LOTR_SYSTEM_PROMPT = "You are an AI assistant who improves image generation prompts. " \
"Add additional details to the prompts to rephrase them in a " \
"manner that transposes the prompt into the setting of Lord of The Rings. " \
"Preserve the subject, action, or main description of the original prompt. " \
"Respond only with the new prompt, nothing else." \
"Your entire response must be ready to use as a new image generation prompt."


result = interface_client.generate_image(
prompt="A cabin in the woods",
system_prompt=LOTR_SYSTEM_PROMPT,
)

print("ORIGINAL PROMPT:")
print(result["prompt"])
print("\nENHANCED PROMPT:")
print(result["new_prompt"])
ORIGINAL PROMPT:
A cabin in the woods.

ENHANCED PROMPT:
A rustic, cozy wooden cabin nestled among the thick, gnarled trees of the enchanted forest, with smoke gently rising from a chimney and ivy creeping up the ancient stone walls. Night has fallen, and the soft glow of lanterns flickers through the large, mullioned windows. In the deep secretive of night, the faintest hint of a bedtime campfire tale lures neighbors from their surrounding clusters of smoke signals. The air smells faintly of pine, and the distant bark of a sentry dog echoing through the silent woods is faintly audible. There are no modern conveniences visible, only that echoes of a craft
import base64
import io
from PIL import Image


def decode_and_display_image(img_b64_str):
"""Helper function to display generated images in a Jupyter notebook."""
buffer = io.BytesIO(base64.b64decode(img_b64_str))
img = Image.open(buffer)
return img

# Display inside Jupyter notebook.
decode_and_display_image(result["image_b64"])

Cabin Passing in the enhance_prompt=False option, we can also retry without the enhancement step, for comparison. Let’s see the image that the non-enhanced prompt produces.
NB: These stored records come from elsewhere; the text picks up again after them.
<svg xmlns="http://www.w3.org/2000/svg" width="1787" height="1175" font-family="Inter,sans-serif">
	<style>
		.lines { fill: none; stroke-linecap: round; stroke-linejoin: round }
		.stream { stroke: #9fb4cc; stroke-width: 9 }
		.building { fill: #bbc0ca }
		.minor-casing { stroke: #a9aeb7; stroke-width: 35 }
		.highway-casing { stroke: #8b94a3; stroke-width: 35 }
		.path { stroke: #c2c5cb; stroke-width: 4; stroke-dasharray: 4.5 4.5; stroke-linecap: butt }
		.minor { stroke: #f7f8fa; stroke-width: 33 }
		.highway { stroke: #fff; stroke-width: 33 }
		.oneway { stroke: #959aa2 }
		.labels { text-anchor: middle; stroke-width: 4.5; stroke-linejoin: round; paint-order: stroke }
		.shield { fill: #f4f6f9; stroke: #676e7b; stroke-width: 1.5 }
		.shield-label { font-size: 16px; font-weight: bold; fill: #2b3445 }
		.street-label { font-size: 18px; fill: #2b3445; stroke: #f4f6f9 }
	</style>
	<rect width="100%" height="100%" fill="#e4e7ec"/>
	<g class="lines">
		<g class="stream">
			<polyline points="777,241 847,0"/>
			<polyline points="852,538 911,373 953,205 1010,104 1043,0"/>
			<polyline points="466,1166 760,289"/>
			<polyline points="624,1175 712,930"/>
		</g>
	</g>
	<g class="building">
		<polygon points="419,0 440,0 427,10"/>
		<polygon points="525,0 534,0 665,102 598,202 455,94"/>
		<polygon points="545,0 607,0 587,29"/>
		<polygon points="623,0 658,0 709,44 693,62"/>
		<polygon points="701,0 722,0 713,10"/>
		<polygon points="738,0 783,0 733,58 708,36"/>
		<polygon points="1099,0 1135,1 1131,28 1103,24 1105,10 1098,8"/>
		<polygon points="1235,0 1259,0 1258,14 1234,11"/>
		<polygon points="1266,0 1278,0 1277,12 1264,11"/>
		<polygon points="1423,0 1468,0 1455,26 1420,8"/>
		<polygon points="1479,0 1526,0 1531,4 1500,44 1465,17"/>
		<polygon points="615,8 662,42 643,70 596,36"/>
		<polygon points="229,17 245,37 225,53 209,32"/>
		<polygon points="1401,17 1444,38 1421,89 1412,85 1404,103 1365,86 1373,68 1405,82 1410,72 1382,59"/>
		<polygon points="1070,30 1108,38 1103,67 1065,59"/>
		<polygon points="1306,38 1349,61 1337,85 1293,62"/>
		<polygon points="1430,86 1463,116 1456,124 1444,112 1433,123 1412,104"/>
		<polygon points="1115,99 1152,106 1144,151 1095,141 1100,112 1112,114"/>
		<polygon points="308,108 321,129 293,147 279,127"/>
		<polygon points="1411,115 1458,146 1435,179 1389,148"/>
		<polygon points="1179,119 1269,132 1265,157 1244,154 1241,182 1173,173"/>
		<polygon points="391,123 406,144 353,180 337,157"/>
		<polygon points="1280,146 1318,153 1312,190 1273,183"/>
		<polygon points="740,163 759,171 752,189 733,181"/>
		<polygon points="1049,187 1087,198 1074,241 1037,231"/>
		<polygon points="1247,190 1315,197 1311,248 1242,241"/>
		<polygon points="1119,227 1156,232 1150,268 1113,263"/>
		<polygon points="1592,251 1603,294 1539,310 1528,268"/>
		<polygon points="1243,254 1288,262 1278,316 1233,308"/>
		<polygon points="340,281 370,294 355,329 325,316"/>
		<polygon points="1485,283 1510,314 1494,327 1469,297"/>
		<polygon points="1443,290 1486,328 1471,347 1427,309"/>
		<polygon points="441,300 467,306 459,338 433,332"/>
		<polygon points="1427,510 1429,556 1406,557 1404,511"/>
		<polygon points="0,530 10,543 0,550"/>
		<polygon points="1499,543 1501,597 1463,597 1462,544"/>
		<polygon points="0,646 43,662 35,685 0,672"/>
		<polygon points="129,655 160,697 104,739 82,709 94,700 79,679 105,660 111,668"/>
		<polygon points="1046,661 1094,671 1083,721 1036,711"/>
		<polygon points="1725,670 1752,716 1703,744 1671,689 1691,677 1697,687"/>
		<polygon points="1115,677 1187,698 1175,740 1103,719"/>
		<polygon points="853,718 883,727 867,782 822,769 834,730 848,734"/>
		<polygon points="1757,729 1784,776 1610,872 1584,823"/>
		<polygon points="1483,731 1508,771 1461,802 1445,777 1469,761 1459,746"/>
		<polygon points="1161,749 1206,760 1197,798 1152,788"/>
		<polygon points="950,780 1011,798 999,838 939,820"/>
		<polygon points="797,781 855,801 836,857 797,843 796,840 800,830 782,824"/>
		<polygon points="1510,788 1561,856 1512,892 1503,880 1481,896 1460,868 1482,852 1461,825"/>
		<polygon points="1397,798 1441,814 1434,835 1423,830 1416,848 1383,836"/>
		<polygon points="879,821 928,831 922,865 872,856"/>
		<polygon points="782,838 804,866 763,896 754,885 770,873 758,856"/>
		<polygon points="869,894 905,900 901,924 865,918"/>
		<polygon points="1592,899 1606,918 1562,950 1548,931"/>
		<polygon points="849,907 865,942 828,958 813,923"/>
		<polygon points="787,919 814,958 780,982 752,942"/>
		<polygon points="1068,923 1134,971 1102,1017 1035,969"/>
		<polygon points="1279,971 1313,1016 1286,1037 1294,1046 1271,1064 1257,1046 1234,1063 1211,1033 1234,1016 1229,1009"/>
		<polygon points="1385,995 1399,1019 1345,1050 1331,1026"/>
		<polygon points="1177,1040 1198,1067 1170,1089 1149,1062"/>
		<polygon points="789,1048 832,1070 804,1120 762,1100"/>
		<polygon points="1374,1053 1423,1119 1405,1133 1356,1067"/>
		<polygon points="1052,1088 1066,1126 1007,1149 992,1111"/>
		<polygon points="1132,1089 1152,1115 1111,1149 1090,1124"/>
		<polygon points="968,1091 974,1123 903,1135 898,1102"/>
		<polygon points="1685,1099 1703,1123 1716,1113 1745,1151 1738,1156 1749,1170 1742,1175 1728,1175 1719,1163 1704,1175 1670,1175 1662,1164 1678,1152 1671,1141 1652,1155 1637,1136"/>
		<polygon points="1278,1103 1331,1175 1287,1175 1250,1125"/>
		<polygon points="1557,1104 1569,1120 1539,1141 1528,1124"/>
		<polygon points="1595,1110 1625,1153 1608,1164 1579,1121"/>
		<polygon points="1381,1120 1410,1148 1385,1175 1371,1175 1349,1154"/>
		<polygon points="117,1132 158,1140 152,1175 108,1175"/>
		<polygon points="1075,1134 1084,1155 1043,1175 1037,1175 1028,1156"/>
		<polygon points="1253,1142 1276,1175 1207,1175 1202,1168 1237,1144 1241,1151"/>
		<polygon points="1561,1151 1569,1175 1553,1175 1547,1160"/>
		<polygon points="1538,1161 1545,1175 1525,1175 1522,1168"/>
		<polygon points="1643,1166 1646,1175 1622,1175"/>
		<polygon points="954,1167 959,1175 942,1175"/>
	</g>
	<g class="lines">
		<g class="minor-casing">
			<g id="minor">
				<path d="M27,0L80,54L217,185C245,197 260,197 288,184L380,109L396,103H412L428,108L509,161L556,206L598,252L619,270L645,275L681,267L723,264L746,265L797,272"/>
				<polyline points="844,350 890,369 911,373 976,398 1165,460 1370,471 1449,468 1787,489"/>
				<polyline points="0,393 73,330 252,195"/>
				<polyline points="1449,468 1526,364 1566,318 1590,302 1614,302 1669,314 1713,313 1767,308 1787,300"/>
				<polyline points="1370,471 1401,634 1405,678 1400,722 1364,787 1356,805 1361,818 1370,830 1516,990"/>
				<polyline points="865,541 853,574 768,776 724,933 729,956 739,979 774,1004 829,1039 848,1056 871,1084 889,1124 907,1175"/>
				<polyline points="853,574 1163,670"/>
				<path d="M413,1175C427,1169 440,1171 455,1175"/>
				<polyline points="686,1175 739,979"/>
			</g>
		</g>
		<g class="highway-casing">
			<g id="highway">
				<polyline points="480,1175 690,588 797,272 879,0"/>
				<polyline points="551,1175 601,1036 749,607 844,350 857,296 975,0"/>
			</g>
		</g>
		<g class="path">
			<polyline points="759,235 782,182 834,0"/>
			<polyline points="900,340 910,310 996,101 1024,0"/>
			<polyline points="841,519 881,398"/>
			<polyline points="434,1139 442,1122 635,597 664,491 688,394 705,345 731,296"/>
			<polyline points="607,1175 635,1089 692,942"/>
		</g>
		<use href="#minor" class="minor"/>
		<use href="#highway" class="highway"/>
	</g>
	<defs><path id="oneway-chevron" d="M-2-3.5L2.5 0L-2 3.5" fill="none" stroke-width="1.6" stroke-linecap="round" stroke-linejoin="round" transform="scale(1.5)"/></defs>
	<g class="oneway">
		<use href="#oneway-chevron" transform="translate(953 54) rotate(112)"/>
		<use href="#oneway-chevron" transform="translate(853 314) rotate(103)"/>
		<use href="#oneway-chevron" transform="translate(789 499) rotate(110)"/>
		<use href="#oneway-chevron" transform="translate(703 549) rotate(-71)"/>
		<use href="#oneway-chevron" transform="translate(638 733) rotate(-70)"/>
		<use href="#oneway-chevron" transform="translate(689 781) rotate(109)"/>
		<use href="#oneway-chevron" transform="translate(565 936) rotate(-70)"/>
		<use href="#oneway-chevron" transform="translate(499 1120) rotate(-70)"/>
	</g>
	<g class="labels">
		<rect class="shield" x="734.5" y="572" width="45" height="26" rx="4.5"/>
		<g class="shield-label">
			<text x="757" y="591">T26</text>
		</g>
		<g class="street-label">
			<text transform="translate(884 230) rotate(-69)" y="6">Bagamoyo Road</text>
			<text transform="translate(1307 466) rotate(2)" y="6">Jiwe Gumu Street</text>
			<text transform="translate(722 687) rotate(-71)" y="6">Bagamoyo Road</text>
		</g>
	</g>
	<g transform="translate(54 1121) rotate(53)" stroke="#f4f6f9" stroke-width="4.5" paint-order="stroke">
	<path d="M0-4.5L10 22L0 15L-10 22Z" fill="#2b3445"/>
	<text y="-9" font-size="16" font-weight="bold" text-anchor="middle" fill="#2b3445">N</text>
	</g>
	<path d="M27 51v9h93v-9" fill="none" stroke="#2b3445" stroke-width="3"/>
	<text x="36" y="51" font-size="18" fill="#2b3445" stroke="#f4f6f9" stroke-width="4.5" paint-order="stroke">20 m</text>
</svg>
result = interface_client.generate_image(
prompt="A cabin in the woods.",
enhance_prompt=False, # disable the LLM review step
)
# Display inside notebook.
decode_and_display_image(result["image_b64"])

robot_checkers

It's clear that the previous image more closely adheres to a typical “fantasy” aesthetic, whereas this one resembles a more realistic setting. Of course, by passing a different system prompt in this example, we can easily modify the vLLM service’s role in this pipeline.

Once finished, services can be torn down by calling the teardown() method on each client, or by initiating teardowns in the Covalent UI.

interface_client.teardown()
vllm_client.teardown()
sdxl_client.teardown()
'Teardown initiated asynchronously.'

If a manual teardown is not performed, then services are cleaned up automatically according to each executor's time_limit.